I only ever used my knowledge for evil, of course. If I was stuck late I'd take over a table next to the coffee maker with my reports and spend the last half hour or so annoying my coworkers by calling it and watching them scramble. If someone asked me if I knew what phone it was I'd point at the photograph.
"Maybe it's that one."
quite a few numbers ago while living in Surrey British Columbia Canada I would semi frequently get calls from different people in Surrey England UK. now living in Idaho on the Idaho/Washington border I frequently get calls for the maintenance service for a condo which has the Washington area code and my number whereas mine has the Idaho code but the same exchange and number (I have a small IT shop). even when I give them the right area code they will sometimes still call back. (The maintenance service seems unable to add the Washington area code to the phone number despite several calls)
An enthusiastic office manager decided to RTFM and program the phone with speed dials for various international suppliers etc.However while she remembered the 00, she forgot the "1" country code for the US, so this number was going to somewhere in Belgium (or maybe France was a long time ago!)

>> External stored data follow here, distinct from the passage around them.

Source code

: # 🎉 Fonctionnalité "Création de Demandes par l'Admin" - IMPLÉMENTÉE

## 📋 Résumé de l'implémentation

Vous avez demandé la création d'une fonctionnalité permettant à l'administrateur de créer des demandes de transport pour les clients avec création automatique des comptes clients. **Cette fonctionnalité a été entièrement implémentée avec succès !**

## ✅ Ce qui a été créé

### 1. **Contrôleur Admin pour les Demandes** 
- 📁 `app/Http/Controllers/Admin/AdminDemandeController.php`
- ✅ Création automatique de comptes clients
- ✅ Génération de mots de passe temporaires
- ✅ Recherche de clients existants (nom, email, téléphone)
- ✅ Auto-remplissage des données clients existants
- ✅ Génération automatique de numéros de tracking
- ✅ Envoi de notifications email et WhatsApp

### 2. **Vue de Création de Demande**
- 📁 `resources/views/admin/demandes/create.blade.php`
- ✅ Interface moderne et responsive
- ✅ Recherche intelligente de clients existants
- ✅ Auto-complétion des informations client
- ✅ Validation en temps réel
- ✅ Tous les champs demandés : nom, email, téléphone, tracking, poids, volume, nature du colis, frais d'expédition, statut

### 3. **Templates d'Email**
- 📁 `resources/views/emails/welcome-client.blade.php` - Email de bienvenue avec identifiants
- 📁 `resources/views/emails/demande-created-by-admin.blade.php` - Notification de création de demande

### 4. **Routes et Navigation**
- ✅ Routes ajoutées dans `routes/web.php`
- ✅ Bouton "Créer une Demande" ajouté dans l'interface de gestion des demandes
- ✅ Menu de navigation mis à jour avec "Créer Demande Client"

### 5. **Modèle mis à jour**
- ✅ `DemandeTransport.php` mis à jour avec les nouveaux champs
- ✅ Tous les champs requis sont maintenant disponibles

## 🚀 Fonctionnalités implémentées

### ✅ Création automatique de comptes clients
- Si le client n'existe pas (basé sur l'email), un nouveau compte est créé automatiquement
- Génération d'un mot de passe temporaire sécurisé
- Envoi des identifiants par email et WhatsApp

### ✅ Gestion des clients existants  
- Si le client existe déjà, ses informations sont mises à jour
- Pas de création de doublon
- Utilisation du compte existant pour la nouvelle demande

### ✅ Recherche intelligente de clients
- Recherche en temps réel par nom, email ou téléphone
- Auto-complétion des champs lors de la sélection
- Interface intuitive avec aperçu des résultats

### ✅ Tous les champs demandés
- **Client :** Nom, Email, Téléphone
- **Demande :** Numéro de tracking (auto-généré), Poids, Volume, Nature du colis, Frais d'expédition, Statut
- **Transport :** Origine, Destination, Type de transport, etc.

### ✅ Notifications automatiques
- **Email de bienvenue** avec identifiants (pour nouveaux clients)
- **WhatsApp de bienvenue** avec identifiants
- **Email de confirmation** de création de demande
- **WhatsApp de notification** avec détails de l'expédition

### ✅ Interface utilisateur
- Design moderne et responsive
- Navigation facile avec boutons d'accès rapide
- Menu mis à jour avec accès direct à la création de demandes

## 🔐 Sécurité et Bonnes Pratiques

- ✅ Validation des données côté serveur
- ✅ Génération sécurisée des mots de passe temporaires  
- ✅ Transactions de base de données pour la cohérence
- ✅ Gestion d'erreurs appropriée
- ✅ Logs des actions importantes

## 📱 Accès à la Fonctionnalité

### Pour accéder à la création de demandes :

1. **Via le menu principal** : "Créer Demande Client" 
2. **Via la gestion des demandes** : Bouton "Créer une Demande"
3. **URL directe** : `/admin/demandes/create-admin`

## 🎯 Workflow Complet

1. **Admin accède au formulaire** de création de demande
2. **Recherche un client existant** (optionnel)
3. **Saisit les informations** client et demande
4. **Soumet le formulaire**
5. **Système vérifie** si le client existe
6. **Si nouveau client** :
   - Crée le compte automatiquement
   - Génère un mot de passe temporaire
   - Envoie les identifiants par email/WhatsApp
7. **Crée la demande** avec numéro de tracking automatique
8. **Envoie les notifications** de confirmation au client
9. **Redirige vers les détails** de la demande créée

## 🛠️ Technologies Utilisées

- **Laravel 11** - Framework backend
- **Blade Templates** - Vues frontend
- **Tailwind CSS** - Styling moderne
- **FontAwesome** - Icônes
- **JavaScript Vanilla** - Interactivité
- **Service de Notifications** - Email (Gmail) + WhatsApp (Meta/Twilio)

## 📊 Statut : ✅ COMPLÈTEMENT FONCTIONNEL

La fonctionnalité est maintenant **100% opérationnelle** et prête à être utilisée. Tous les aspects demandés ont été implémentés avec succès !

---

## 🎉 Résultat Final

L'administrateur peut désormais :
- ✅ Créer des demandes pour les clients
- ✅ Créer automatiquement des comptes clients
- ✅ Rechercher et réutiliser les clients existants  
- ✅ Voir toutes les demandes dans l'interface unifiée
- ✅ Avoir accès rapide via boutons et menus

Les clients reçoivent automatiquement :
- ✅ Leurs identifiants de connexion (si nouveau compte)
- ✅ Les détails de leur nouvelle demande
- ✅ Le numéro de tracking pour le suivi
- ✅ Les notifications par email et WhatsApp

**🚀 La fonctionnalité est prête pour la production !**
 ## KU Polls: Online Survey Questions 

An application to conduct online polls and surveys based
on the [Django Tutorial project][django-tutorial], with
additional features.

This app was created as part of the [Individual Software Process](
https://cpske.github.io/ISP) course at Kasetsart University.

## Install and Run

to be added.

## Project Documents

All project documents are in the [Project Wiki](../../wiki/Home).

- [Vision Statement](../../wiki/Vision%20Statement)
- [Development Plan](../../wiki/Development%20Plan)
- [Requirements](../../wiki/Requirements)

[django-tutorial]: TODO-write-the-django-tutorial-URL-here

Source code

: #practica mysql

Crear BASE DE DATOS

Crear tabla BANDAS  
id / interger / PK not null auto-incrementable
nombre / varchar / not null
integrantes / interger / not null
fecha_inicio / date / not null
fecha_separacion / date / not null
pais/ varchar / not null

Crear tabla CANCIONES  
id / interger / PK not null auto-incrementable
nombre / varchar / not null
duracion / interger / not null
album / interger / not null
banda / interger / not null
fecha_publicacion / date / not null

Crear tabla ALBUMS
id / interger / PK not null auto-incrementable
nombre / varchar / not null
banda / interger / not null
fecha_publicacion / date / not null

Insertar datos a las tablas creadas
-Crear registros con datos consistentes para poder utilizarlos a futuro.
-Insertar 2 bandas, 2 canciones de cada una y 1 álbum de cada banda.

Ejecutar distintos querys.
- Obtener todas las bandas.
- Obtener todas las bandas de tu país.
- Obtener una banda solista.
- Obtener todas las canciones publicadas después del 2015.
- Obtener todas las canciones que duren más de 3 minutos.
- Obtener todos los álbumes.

My escapades in this area are a couple:
As for phones, I would get people calling up my number and changing the digits. Mine was 8488, and they wanted to dial 8848. I would happily accept their take out order, and say it was on the way (the other number was a take-out restaurant.
The other phone story is that I would get calls that were intended for a real-estate agent with the same name (they must have looked up in the book). I would happily accept the golf dates with tee times for the next Saturday. I might have also said I would take care of everything.
Email, I have my own domain name, and for some reason people want to use it for signing up for stuff like outlook, or facebook. A couple of times I did the "forgot password" and posted lots of poor things on the page, and sent out lots of nasty notes to friends that had already linked up. Probably didn't do much good, but it made me feel better. I get 10's of megabytes of mis-addressed email every day!
Then I realize I must be a real geek when I look at the digits given and without looking at a phone understand exactly what it spells.